La décision rendue par la CPA ce jour intervient après que le Pakistan a saisi cette instance en juin 2025 pour contester la suspension indienne. La Cour, dont la décision est juridiquement contraignante pour les deux parties, rappelle que le traité de 1960 « ne prévoit aucune clause permettant une suspension unilatérale », indique Le Monde. Les juges ont également souligné que les accusations d’implication pakistanaise dans l’attaque de mai 2025 ne justifiaient pas, selon eux, une telle mesure.

Dans son communiqué, la CPA précise que l’Inde doit « reprendre sans délai » sa participation aux mécanismes de coopération prévus par l’accord, sous peine de sanctions internationales. Une échéance de 30 jours est désormais fixée pour que New Delhi se conforme à cette décision, sous peine de voir le dossier transmis au Conseil de sécurité de l’ONU.

Quels sont les enjeux concrets de ce conflit hydrique ?

Le fleuve Indus et ses affluents, essentiels pour l’agriculture et l’approvisionnement en eau des deux pays, sont au cœur de tensions récurrentes.
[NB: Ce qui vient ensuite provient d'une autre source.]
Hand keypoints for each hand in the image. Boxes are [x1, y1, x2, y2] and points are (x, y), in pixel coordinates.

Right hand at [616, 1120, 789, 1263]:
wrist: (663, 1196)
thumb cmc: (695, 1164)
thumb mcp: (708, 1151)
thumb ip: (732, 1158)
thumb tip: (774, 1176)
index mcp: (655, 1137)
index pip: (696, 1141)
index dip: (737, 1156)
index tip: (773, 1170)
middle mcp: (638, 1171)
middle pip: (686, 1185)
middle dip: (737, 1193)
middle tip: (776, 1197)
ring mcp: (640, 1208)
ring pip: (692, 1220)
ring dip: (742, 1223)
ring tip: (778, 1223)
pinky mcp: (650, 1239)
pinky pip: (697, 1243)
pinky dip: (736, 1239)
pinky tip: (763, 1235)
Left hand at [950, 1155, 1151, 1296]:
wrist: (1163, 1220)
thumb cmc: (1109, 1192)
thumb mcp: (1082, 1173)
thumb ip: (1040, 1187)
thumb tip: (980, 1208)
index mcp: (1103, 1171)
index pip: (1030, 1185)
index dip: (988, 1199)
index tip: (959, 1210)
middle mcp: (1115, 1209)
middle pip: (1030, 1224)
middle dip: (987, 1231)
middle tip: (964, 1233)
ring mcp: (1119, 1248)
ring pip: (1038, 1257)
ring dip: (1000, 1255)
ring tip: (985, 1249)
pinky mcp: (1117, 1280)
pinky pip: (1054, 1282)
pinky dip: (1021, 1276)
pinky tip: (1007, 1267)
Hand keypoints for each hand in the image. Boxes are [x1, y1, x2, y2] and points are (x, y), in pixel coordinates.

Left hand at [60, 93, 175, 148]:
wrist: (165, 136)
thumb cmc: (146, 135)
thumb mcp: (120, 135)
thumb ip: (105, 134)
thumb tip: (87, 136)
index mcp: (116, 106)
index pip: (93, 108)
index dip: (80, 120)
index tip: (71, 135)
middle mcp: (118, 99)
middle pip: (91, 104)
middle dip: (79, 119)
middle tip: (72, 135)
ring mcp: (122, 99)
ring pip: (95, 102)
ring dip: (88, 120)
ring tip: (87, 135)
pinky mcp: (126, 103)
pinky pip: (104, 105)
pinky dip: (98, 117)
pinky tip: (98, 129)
Le traité de 1960 attribue à l’Inde la gestion des trois rivières orientales (Ravi, Beas, Sutlej) et au Pakistan celle des trois occidentales (Indus, Jhelum, Chenab). Pourtant, des projets hydroélectriques ou d’irrigation indiens, perçus comme une menace par Islamabad, ont souvent alimenté les tensions. En 2016, l’Inde avait déjà menacé de réexaminer sa participation au traité après des tensions similaires.

Pour le Pakistan, la suspension indienne du traité en 2025 représentait une « menace existentielle », selon les termes d’un haut responsable pakistanais cité par Le Monde. « L’eau est une question de survie pour nous. Toute tentative de la part de l’Inde de perturber ce partage équitable constituerait une violation grave des droits internationaux », avait-il déclaré. De son côté, New Delhi justifiait sa décision par la nécessité de « protéger ses citoyens » après l’attaque de mai 2025.

Et maintenant ?

L’Inde dispose désormais d’un délai de 30 jours pour se conformer à la décision de la CPA. Selon des sources diplomatiques, New Delhi pourrait opter pour une approche progressive, en maintenant une participation « partielle » au traité tout en engageant des discussions avec le Pakistan. Une autre option consisterait à négocier une modification du traité, bien que cette perspective semble peu probable à court terme, compte tenu des relations actuelles entre les deux pays. Pour Islamabad, la priorité reste le rétablissement intégral du cadre juridique actuel.

Cette affaire rappelle que les questions hydriques, souvent reléguées au second plan par les conflits politiques, peuvent rapidement devenir des sujets de tensions majeures. Dans un contexte de changement climatique et de raréfaction des ressources en eau, la gestion des fleuves transfrontaliers sera sans doute un enjeu croissant pour la stabilité régionale.